In this section, the performance of our proposed classifier is compared with some state-of-the-art classifiers, including the traditional SRC, the SVM and the BPNN. The six features proposed in this paper is applied to all classifiers. We use the function provided by neural network tools in MATLAB for BPNN and SVM classifier provided by LIBSVM [21] to accomplish these classifiers. For BPNN, we select ten nodes as hidden layers and for SVM, we choose linear function as our kernel function.

Table 4 shows the performances of different classifiers. It shows that our method gets the best results and all indexes are better than those in other outstanding methods.

Table 4. Comparative evaluation of four different classifiers

Moreover, all classifiers achieved the overall correct percent over 90. It means that the proposed six dimensional features have a discriminative description to classify the liver diseases.

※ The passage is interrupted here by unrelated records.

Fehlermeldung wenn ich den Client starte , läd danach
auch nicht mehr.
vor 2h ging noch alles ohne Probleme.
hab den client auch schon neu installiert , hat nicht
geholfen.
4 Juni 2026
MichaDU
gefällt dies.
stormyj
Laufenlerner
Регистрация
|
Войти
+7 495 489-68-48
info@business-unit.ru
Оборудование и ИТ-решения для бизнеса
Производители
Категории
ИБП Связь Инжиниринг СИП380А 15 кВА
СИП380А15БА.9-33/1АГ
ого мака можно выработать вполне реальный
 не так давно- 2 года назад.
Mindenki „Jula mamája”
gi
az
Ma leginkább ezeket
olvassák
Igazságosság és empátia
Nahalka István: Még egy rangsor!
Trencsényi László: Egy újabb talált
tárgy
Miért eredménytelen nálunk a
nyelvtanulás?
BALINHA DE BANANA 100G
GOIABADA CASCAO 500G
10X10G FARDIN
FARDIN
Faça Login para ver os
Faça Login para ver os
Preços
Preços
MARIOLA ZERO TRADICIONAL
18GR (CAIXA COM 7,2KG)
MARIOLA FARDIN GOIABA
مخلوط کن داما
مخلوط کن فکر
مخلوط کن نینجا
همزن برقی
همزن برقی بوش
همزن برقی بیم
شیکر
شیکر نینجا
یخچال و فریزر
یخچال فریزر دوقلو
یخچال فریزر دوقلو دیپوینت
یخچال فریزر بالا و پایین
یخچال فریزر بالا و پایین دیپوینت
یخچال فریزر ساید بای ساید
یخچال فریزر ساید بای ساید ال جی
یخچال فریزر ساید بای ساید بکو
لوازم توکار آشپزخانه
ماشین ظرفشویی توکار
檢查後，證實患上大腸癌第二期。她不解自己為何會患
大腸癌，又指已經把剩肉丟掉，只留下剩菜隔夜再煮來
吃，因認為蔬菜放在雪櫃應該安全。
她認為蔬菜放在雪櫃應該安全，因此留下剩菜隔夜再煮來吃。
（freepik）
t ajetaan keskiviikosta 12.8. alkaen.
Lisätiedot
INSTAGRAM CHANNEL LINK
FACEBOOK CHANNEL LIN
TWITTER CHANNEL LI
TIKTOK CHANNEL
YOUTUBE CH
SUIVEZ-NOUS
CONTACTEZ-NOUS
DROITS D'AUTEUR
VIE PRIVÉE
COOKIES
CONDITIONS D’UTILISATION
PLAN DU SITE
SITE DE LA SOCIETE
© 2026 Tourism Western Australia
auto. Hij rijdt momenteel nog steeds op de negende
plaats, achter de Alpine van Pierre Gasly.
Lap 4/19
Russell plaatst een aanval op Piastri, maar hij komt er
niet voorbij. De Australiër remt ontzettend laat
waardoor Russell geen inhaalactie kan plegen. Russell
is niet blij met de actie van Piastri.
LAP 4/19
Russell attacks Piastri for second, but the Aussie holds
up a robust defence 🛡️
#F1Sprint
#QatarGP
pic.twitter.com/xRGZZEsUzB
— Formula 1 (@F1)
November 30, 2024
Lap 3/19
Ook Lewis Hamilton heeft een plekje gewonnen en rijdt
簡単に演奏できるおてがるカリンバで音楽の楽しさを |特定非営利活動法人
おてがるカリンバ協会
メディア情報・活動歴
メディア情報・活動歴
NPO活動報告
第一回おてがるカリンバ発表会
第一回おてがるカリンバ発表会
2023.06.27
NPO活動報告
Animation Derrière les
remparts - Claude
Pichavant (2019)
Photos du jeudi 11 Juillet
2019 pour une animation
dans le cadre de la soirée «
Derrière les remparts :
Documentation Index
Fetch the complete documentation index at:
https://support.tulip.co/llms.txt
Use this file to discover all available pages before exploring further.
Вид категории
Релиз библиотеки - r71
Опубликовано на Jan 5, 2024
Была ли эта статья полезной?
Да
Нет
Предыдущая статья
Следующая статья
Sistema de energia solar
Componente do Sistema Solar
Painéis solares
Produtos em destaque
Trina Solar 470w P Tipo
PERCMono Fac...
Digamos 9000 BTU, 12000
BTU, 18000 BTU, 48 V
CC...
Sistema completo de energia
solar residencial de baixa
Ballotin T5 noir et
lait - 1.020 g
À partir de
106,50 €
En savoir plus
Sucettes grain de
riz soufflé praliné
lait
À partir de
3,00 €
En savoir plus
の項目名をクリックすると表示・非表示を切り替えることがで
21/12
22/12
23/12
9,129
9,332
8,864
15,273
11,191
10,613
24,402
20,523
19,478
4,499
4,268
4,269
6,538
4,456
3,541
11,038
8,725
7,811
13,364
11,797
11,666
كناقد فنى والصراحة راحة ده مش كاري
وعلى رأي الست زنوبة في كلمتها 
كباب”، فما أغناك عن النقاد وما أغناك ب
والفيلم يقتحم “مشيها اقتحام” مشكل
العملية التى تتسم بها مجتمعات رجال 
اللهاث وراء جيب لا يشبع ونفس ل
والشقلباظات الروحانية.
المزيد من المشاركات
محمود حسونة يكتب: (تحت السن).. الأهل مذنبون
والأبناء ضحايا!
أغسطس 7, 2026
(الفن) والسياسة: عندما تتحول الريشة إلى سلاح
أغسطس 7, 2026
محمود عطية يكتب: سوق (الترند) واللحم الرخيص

3.3 Comparison of Different Methods

We also make comparisons with current classification methods for liver ultrasound image [3, 6]. Sabih [3] chose liver lesion regions as ROI. This ROI was analyzed using Wavelet Packet Transform (WPT) and a number of statistical features were obtained. A multi-class linear SVM was then used for classification.

According to the advantages of existing ROI selection methods, Jeon [6] selected multiple ROI to represent well various ultrasonic appearances of liver lesions. In their view, multiple ROI could effectively hold a lot of used information and achieve good classification performance, regardless of features being used. We used five dimensional features from gray-level co-occurrence matrix, which achieved best classification results in paper [6].

As shown in Table 5, our method outperforms these two algorithms.

Table 5. Comparative evaluation of three different methods

4 Conclusion

In this paper, we propose an innovate method to classify the focal liver lesions in ultrasound images. This method can automatically and accurately extract the lesion region to save time and labor. In feature extraction, we employ ultrasonic appearances of liver lesions. Specially, we design the mutation rate feature based on key point distribution. Combined with the GLCM and fractal features, we obtain 6 dimensional features which have a discriminative capability to distinguish focal liver lesions. Furthermore, we propose an improved SRC of DESR, which can expand and optimize the dictionary of sparse representation. Experimental results show that the proposed method can improve the classification performance significantly. The better accuracy and simple implementation make the proposed method beneficial to help physicians make a diagnosis, providing a realistic performance benchmark for further research efforts.